*SELECTED PASSAGE*
_ _ _ _
Full text search doesn't work when scripts are blocked
- Min Version: 1.33.0
- Operating system: Windows 10
Expected Behavior
Full text search to work when scripts are blocked via settings page 'block scripts'
Actual Behavior
Full text search didn't work when scripts are blocked.
To Reproduce
- Disable scripts using settings page - block scripts
- Open some web pages in different tabs
- Open a new tab and search for words from any of the pages in other tabs
It seems that when JS is disabled, calling setTimeout in the preload script doesn't work - if I add this code, I only see "before" in the console, which is quite strange:
console.log("before")
setTimeout(function() {
console.log("after")
}, 500)
(this breaks full-text search because the text extraction is wrapped in a setTimeout)
Ok, since setTimeout doesn't work in preload script when JS disabled, I tried the below and used it in textExtractor's setTimeout usage. It resolved the issue for full text search when JS disabled in settings page.
There are some more setTimeout usages in preload scripts...will need to investigate if those instances can also be replaced with this custom setTimeout
In js/preload/default.js
const customTimer = {}
customTimer.delay = ms => new Promise(resolve => {
const before = Date.now()
const stopAt = before + ms
while (Date.now() < stopAt) { };
resolve()
})
customTimer.setTimeout = async (fn, ms) => {
await customTimer.delay(ms)
fn()
_ _ _ _
*EXERCISE DATA*
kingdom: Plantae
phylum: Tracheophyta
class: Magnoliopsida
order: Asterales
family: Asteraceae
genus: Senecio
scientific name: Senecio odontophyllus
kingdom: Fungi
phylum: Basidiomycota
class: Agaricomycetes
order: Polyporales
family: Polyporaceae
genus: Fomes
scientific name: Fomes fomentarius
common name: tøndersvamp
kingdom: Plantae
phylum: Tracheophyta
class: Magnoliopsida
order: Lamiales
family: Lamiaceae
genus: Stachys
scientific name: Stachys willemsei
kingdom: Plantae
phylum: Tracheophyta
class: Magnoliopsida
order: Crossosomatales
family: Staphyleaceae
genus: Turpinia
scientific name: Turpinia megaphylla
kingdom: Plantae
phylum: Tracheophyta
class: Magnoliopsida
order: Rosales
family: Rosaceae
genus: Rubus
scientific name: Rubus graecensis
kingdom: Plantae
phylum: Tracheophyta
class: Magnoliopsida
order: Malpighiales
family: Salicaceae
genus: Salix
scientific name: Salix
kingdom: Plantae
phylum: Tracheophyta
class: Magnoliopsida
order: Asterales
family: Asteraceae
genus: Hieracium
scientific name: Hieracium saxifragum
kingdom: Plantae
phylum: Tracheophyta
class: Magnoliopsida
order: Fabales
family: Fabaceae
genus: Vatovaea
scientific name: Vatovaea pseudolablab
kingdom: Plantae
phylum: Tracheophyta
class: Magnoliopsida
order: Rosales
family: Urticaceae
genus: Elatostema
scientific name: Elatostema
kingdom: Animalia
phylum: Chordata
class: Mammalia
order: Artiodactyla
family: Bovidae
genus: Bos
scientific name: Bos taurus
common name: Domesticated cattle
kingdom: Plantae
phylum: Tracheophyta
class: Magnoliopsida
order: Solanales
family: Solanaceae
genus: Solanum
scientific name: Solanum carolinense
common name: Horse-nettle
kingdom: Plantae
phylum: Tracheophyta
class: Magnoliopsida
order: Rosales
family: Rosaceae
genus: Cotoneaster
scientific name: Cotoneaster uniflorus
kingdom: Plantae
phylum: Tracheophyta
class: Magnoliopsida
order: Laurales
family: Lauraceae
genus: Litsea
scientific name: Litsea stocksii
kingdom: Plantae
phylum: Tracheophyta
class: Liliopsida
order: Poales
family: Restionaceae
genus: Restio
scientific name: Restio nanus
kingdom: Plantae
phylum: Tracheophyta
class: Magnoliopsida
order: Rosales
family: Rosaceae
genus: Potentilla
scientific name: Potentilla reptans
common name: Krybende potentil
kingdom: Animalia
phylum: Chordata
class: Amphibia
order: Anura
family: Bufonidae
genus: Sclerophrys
_ _ _ _
*THINGS TO DO*
1/ Using the issue report on full text search, explain in one to three sentences why full text search fails when scripts are blocked.
2/ Print the stretch of the issue report on full text search from "Ok, since setTimeout" through "await customTimer.delay(ms)", word for word.

*TASK-BY-TASK RESULTS*
1/ When JavaScript is disabled, calling setTimeout in the preload script does not work. The text extraction is wrapped in a setTimeout, so it never runs and full text search breaks.

2/
Ok, since setTimeout doesn't work in preload script when JS disabled, I tried the below and used it in textExtractor's setTimeout usage. It resolved the issue for full text search when JS disabled in settings page.
There are some more setTimeout usages in preload scripts...will need to investigate if those instances can also be replaced with this custom setTimeout
In js/preload/default.js
const customTimer = {}
customTimer.delay = ms => new Promise(resolve => {
const before = Date.now()
const stopAt = before + ms
while (Date.now() < stopAt) { };
resolve()
})
customTimer.setTimeout = async (fn, ms) => {
await customTimer.delay(ms)